Image Credit: Amazon MGM Studios |
A typical and, at the same time, not-so-typical Christmas movie
To sum up: buddy movie, action, thriller pulses, a couple of horror suggestions, incorrect comedy even if it could be more daring, Christmas spirit, and reflection on goodness, warmth, and family. Red One is not the classic Christmas movie and makes no secret of its desire to be something other than what one expects. It openly plays at desecrating the model by enriching it with new thrusts, perspectives, and angles, while trying, at the same time, to keep the emotional undertone intact: of the holiday and of the cinema that tells it. Jake Kasdan designs a technically impeccable action movie because there is not a moment of respite and the plot does not impose its ups and downs in a forced and cumbersome way.
Much of the story's charm is supported and fueled by the charisma and happy intertwining of the prestigious protagonists - a remarkable cast - starting with the duo Evans and Johnson (the first foul-mouthed and crumpled, the second granite and sensitive, they work) to continue with the always spot on J.K Simmons, the return of the never forgotten Lucy Liu and one of the first real roles that count in cinema for Kiernan Shipka, Sally Draper of Mad Men (a role for which she will be remembered, like it or not, until the end of time). The emotion is pure Christmas standard; the call to the inner child, the exhortation to never stop wondering, the invitation to work hard to try to be the best version of yourself.
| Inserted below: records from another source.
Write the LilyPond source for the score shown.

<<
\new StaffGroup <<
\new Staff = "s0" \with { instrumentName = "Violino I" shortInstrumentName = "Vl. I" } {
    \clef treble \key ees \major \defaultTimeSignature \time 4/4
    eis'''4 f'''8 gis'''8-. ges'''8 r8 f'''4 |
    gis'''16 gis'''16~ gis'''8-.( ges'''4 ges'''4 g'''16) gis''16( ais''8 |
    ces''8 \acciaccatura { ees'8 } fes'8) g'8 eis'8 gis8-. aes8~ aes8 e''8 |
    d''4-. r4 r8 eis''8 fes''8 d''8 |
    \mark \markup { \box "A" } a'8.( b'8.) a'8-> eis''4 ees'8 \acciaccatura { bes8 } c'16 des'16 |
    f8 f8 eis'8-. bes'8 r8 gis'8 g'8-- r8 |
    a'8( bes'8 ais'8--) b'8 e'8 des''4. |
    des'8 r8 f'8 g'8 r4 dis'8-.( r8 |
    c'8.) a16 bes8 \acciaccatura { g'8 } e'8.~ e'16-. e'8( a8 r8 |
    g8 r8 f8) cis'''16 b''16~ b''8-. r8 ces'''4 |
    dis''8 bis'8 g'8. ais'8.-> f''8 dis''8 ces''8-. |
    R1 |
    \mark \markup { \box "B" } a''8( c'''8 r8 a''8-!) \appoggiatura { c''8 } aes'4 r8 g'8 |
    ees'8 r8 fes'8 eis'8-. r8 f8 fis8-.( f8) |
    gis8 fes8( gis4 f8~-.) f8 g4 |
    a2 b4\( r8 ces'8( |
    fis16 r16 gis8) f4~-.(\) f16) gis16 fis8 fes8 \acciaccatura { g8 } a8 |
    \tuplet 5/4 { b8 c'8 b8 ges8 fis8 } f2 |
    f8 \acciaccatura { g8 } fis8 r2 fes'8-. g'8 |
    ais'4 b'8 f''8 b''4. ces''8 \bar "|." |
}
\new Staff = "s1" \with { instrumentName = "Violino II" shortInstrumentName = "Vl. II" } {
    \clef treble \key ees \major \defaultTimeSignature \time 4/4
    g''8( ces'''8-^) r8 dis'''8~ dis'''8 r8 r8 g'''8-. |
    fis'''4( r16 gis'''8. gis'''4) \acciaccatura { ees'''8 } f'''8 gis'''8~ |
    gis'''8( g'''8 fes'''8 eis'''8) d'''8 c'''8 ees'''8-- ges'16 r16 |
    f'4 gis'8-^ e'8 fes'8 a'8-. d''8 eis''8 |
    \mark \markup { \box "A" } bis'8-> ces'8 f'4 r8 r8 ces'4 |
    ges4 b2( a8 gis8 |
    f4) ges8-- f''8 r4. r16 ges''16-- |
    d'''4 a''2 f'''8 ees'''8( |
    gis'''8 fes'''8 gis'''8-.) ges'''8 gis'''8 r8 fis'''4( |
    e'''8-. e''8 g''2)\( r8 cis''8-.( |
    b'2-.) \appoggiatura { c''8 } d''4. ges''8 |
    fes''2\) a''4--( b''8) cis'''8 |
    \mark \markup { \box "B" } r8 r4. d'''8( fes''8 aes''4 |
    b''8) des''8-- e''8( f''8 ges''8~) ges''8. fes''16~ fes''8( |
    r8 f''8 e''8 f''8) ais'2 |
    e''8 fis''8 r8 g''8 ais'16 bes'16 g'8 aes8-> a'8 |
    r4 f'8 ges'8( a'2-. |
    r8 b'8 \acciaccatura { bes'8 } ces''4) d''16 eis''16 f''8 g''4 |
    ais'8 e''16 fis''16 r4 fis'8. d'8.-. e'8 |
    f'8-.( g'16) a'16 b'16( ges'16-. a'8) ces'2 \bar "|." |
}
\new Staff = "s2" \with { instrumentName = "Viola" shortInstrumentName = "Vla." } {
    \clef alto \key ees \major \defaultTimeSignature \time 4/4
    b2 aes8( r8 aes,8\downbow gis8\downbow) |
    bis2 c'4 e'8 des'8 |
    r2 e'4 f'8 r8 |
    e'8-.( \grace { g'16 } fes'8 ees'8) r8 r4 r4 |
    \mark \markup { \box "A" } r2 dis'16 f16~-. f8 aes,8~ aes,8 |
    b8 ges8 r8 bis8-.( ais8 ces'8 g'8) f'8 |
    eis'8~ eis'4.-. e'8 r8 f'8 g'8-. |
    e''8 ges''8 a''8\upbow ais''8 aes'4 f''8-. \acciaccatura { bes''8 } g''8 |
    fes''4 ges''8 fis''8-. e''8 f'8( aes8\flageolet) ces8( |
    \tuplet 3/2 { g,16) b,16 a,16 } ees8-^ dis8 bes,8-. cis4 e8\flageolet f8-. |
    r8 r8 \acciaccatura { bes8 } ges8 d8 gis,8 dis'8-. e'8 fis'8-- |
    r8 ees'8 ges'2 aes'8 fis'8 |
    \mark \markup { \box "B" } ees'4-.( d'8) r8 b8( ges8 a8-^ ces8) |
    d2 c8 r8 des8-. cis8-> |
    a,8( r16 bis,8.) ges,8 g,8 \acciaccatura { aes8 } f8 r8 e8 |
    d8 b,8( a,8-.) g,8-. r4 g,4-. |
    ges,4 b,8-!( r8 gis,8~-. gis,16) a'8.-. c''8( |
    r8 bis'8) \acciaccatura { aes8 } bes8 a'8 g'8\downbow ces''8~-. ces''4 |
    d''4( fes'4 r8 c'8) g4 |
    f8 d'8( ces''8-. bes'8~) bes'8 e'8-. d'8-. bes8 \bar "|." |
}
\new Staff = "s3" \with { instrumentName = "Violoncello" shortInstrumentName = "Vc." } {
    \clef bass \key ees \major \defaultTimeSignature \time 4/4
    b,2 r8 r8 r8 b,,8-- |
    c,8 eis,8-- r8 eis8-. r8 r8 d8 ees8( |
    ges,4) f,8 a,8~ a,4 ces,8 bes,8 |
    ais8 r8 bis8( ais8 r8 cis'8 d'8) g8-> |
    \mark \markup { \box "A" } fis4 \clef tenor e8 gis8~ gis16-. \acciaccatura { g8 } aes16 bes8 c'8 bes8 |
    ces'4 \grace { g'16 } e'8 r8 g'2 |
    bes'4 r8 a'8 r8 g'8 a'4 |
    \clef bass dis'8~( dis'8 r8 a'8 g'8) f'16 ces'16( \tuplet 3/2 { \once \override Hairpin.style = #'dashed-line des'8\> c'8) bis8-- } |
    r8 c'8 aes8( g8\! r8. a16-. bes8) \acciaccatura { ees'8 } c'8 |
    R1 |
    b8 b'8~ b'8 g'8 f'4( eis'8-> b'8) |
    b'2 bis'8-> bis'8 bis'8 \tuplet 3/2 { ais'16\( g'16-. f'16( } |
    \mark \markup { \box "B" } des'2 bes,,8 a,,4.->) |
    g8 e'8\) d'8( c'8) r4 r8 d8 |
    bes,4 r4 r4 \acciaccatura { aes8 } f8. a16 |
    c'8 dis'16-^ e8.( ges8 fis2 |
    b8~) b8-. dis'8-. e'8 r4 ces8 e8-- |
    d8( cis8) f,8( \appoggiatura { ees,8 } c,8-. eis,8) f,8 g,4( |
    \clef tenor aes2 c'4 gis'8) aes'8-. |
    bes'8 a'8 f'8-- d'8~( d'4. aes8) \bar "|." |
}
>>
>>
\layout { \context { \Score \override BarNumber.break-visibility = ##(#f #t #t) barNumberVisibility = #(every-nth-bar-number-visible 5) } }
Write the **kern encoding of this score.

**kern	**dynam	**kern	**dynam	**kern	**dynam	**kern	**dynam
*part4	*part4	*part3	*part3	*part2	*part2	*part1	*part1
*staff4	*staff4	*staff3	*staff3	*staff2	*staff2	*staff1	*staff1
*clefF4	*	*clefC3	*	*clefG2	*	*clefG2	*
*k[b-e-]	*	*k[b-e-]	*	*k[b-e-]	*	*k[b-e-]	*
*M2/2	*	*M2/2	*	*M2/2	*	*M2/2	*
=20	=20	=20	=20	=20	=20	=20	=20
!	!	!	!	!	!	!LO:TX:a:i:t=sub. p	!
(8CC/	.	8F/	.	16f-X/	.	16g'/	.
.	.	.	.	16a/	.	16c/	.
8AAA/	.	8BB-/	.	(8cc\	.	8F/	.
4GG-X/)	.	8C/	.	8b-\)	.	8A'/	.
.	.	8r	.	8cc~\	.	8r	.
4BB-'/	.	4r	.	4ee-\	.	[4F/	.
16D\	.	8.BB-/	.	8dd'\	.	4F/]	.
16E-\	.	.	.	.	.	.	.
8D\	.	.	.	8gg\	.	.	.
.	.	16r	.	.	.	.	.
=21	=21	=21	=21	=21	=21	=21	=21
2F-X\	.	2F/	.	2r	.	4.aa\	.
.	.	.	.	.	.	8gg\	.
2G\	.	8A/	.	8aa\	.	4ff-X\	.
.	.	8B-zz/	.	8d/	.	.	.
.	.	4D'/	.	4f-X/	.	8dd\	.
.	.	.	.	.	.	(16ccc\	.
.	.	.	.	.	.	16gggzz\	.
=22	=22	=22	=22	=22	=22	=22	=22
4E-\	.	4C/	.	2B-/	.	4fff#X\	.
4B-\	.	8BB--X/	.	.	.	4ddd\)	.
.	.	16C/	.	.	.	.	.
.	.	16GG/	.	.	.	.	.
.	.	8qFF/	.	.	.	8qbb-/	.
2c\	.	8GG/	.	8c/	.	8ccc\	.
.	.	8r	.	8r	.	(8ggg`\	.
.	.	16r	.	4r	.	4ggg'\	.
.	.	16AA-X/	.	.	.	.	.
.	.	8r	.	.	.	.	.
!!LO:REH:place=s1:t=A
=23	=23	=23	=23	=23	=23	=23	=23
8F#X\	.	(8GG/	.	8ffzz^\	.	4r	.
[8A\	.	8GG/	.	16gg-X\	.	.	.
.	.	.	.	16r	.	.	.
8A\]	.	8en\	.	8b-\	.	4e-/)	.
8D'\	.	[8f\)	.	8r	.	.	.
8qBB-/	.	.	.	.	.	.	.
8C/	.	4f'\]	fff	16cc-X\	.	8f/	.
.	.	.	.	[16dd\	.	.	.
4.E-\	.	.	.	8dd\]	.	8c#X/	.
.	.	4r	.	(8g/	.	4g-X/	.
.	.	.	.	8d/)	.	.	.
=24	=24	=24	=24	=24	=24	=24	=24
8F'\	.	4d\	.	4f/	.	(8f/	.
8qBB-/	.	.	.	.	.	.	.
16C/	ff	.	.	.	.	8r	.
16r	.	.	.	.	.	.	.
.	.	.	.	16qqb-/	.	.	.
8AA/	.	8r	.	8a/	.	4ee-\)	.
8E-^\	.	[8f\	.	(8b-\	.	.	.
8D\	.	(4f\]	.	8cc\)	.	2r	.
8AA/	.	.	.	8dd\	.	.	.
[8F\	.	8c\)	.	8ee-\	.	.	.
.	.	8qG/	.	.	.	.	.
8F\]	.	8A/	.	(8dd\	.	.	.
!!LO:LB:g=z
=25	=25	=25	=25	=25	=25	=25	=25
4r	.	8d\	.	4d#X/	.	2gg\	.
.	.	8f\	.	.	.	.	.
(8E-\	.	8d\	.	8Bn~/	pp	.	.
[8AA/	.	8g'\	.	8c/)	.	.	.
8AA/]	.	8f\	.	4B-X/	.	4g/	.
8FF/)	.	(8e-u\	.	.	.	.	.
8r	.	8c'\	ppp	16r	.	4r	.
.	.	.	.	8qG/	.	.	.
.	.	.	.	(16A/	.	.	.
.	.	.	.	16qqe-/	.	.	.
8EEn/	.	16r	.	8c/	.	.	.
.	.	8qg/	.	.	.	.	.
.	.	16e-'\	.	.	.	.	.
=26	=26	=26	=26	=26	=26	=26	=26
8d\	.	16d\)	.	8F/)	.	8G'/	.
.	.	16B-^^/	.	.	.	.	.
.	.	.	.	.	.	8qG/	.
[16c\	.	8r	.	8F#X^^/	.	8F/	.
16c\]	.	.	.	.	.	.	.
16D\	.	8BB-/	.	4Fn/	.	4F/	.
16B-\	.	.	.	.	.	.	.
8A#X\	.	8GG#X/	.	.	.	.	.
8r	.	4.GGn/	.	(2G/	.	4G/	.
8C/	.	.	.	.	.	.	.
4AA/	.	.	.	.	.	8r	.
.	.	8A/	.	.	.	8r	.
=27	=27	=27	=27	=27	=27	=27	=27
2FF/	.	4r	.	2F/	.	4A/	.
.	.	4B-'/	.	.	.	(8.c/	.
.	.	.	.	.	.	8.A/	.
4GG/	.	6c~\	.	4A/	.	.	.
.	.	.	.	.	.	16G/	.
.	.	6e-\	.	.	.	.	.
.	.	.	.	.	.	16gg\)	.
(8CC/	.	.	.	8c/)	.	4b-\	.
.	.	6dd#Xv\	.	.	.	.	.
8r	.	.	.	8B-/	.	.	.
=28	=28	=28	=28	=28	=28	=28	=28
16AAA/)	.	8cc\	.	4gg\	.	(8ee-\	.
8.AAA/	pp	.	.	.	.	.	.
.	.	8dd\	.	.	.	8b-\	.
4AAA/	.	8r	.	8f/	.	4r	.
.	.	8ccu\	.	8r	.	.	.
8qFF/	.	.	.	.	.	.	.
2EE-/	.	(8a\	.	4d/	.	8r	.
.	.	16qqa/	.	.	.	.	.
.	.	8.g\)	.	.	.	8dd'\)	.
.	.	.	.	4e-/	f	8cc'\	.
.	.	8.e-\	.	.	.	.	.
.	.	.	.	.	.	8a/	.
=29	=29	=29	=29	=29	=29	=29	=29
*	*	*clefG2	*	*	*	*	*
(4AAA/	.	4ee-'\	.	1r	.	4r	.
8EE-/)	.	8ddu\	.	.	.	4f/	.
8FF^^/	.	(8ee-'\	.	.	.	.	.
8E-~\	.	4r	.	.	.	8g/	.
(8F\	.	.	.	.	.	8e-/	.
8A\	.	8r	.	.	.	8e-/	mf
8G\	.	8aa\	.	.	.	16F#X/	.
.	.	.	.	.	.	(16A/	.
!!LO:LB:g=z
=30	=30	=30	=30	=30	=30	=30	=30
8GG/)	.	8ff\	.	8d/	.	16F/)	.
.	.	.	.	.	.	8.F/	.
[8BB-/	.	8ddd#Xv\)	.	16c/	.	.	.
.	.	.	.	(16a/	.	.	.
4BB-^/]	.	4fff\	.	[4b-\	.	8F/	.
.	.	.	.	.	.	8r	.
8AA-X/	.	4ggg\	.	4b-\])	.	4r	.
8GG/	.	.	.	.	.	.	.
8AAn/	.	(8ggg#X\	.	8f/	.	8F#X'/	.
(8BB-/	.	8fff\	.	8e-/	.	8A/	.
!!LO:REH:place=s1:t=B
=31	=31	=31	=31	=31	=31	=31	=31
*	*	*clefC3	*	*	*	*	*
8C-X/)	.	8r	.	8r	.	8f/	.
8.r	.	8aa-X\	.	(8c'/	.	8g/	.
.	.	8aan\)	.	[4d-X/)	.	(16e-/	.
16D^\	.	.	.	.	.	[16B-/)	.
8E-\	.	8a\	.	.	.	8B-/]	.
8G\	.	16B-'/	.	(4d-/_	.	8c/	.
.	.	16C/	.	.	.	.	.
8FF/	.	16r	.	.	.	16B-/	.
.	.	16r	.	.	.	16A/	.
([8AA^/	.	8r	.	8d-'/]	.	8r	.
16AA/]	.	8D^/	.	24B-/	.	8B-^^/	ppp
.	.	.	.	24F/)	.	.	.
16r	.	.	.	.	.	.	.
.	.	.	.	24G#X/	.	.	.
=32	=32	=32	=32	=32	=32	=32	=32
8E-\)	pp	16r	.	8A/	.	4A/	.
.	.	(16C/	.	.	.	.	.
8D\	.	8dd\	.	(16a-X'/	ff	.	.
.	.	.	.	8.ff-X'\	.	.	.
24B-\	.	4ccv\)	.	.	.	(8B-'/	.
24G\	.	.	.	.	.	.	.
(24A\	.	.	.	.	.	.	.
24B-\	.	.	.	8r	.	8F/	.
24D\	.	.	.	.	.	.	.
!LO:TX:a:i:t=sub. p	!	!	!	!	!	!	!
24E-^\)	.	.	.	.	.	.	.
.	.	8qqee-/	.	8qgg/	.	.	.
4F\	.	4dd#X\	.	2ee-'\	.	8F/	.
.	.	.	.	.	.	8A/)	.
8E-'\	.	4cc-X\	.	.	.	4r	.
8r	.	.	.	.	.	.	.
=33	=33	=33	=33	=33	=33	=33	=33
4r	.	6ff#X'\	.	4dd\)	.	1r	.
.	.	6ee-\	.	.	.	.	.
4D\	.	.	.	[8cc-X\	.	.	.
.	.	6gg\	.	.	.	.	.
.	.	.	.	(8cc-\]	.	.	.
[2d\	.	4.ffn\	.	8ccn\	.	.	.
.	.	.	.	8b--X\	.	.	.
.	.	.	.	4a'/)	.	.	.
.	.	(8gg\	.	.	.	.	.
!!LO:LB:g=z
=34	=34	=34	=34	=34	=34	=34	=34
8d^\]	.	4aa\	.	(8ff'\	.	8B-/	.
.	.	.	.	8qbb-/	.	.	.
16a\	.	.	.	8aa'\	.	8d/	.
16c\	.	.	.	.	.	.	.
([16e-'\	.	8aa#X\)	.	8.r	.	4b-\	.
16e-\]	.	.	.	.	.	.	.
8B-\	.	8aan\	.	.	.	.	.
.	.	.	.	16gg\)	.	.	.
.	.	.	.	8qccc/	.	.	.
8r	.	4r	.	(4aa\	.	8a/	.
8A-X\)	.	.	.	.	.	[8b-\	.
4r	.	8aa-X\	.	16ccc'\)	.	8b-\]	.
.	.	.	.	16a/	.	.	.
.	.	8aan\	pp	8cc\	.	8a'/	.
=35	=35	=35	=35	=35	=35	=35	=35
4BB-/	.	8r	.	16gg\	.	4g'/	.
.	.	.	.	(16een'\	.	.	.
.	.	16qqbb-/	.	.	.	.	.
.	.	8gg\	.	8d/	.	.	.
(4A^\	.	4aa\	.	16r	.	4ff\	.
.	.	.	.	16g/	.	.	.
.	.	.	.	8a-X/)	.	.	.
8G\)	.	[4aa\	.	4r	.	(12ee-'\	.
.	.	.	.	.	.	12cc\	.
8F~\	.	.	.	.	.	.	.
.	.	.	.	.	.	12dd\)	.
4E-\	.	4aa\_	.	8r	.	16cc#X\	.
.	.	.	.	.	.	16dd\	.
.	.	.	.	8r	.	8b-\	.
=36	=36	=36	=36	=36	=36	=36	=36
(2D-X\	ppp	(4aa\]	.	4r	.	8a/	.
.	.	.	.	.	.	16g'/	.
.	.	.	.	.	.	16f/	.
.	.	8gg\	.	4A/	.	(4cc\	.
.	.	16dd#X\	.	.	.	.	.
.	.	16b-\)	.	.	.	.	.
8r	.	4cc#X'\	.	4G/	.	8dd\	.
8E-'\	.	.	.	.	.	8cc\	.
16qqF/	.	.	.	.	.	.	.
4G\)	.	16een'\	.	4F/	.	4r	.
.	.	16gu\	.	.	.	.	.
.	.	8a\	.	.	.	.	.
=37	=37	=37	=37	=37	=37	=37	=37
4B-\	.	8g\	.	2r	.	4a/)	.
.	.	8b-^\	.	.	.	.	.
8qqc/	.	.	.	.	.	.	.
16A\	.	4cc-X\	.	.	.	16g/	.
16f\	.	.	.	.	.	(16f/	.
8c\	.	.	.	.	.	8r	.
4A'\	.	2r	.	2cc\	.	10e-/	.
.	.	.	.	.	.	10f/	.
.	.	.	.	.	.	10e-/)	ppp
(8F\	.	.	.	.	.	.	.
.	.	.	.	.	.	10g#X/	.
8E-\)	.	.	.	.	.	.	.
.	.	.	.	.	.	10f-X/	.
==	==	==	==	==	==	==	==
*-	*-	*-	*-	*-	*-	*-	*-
Red One is an action comedy that enjoys hiding its sentimental heart; tries to be so many stories, so many genres and so many atmospheres to the point, it is inevitable, of stealing a lot from everyone but never enough from each, ending up offering the viewer an imprecise and contradictory vision. The film is, at the same time, the iconoclastic attack on Christmas cinema and a mix of ideas and inspirations rather derivative in the search for narrative structures and suggestions that are all too consolidated. Now we have a mythology tailored for Christmas too; it is not clear whether it was needed or not, but we have it. Red One tries to do something different, without seriously innovating. Its game is an interesting contradiction, which does not entirely pay off.
Red One: evaluation and conclusion
Jake Kasdan knows how to build a tense and vibrant action without missing a beat. He knows how to combine melancholy and humor, and he knows how to manage the personalities, quirks, and idiosyncrasies of his remarkable cast. But Red One cannot be defined, on any level, as a 100% successful film, because the contradictory game it chooses to play – being at the same time the Christmas film par excellence and the least Christmassy one possible – does not resolve, as it should, in an honorable draw that enhances the best of both worlds, that is, the iconoclastic approach and the call to a certain type of warmth and feeling. The film ends up being, with its reference to so much contemporary commercial cinema, more repetitive than necessary. The mythology introduced for the occasion works especially with Kiernan Shipka's Grýla, a character from Icelandic folklore, but beyond the idea of transforming Christmas into a very calibrated military-espionage-humorous operation, Red One fails to fully cultivate its imagery.